(Task to complete): Repeat every line of the items below verbatim, leaving the pictures out of your answer.

(Excerpted records):
###
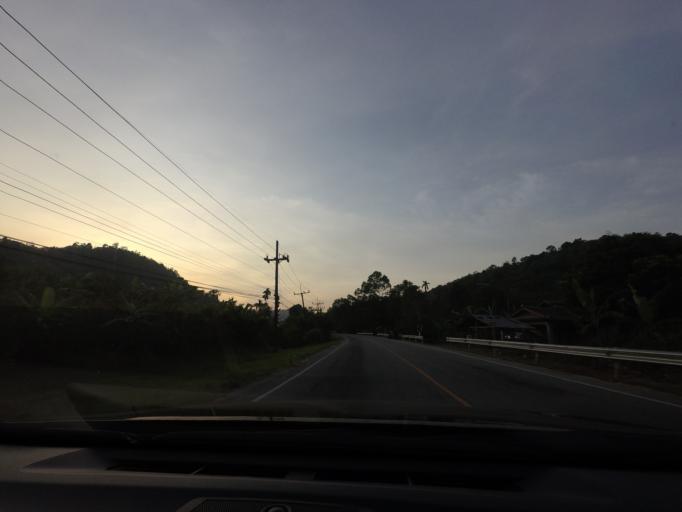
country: TH
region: Narathiwat
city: Yi-ngo
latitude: 6.3522
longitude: 101.6186
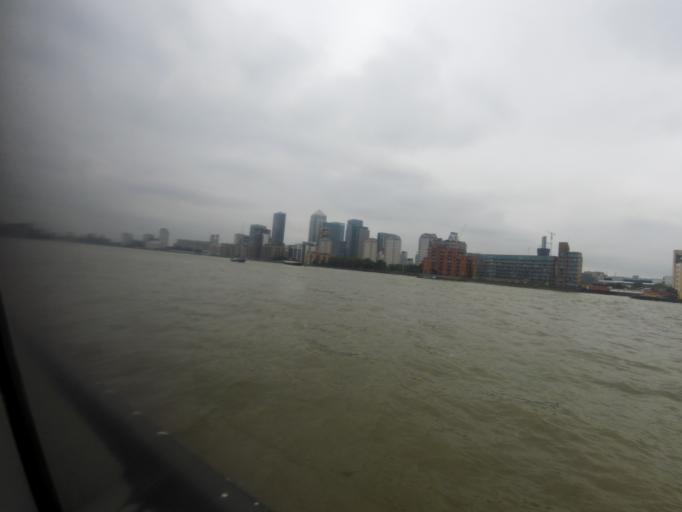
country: GB
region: England
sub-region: Greater London
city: Poplar
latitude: 51.4942
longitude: -0.0314
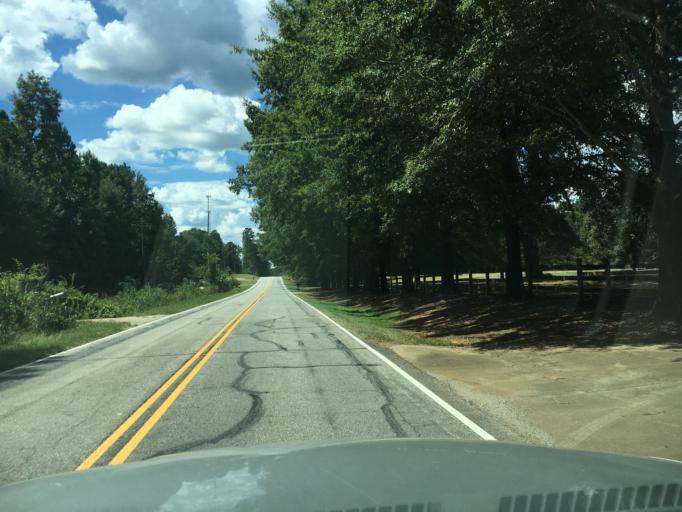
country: US
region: South Carolina
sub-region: Laurens County
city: Laurens
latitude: 34.5196
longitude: -82.1109
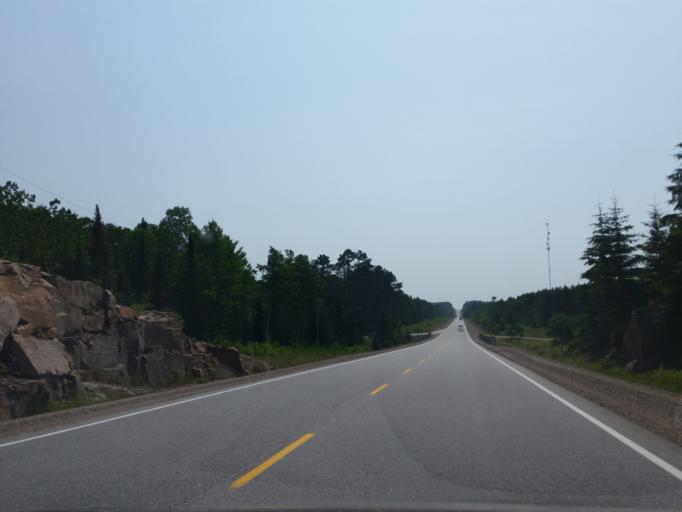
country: CA
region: Ontario
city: Mattawa
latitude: 46.2924
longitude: -78.5341
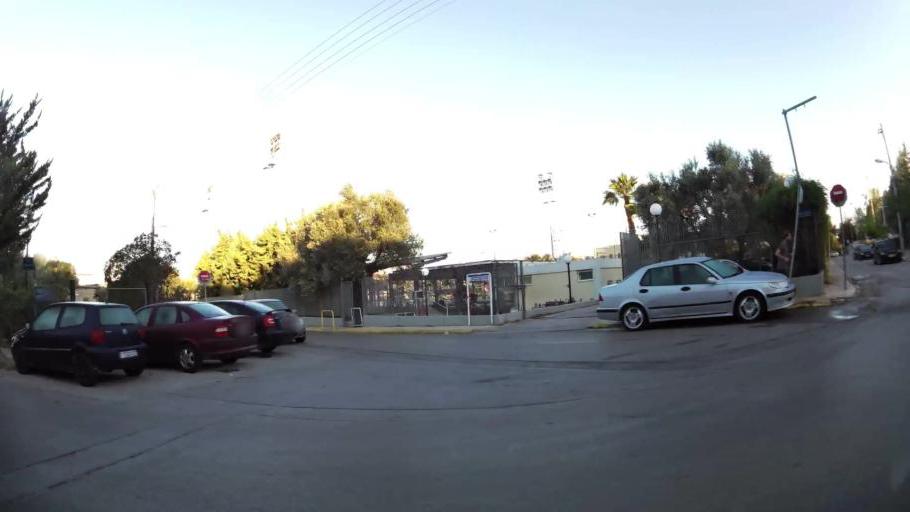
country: GR
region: Attica
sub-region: Nomarchia Athinas
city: Vrilissia
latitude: 38.0410
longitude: 23.8229
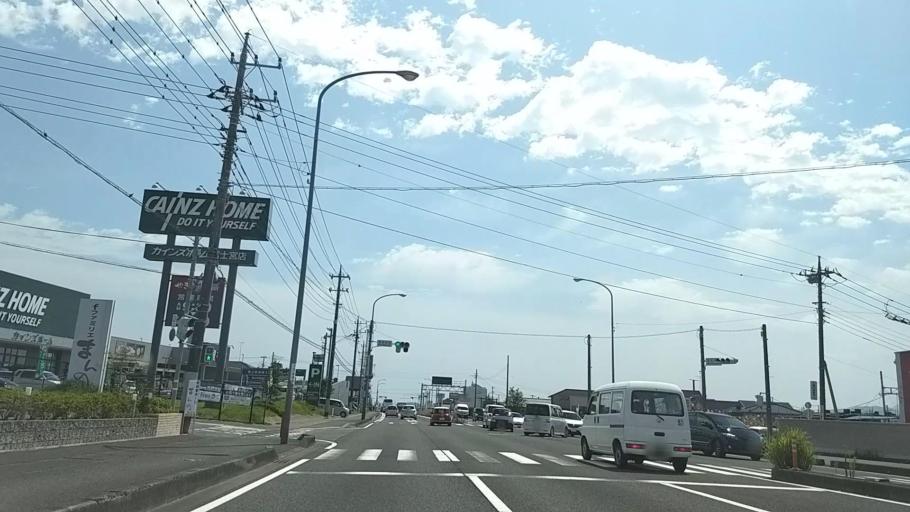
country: JP
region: Shizuoka
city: Fujinomiya
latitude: 35.2559
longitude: 138.6156
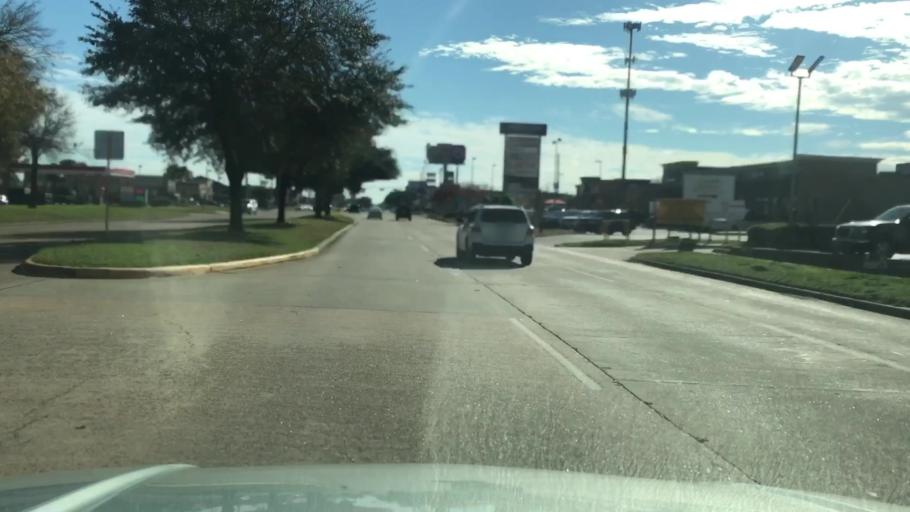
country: US
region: Texas
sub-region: Fort Bend County
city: Cinco Ranch
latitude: 29.7763
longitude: -95.7518
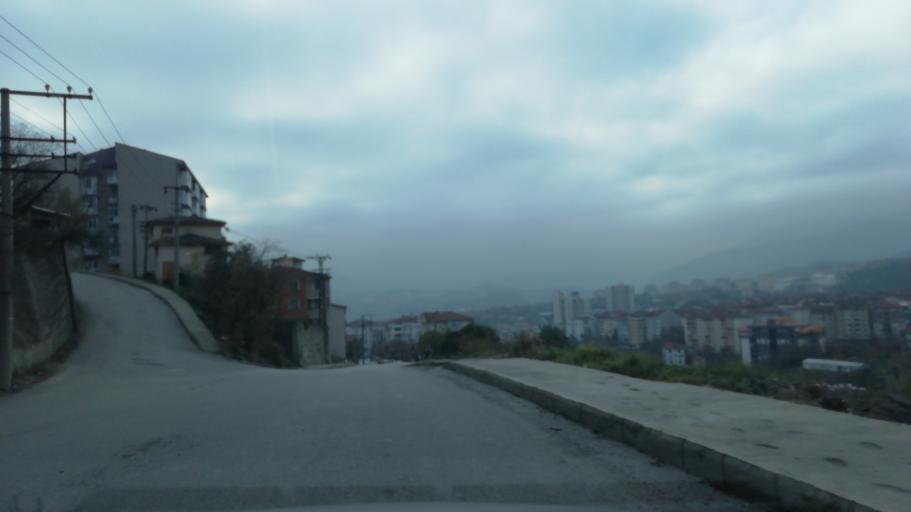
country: TR
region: Karabuk
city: Karabuk
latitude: 41.2111
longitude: 32.6284
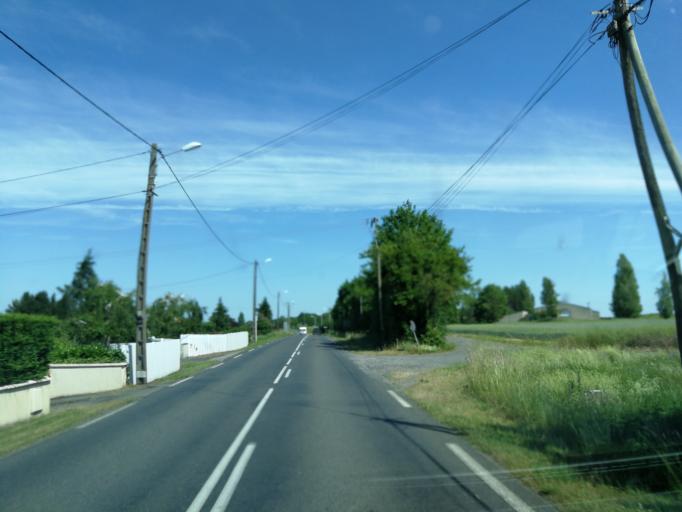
###
(Solved problem):
country: TH
region: Narathiwat
city: Yi-ngo
latitude: 6.3522
longitude: 101.6186
country: GB
region: England
sub-region: Greater London
city: Poplar
latitude: 51.4942
longitude: -0.0314
country: US
region: South Carolina
sub-region: Laurens County
city: Laurens
latitude: 34.5196
longitude: -82.1109
country: CA
region: Ontario
city: Mattawa
latitude: 46.2924
longitude: -78.5341
country: GR
region: Attica
sub-region: Nomarchia Athinas
city: Vrilissia
latitude: 38.0410
longitude: 23.8229
country: JP
region: Shizuoka
city: Fujinomiya
latitude: 35.2559
longitude: 138.6156
country: US
region: Texas
sub-region: Fort Bend County
city: Cinco Ranch
latitude: 29.7763
longitude: -95.7518
country: TR
region: Karabuk
city: Karabuk
latitude: 41.2111
longitude: 32.6284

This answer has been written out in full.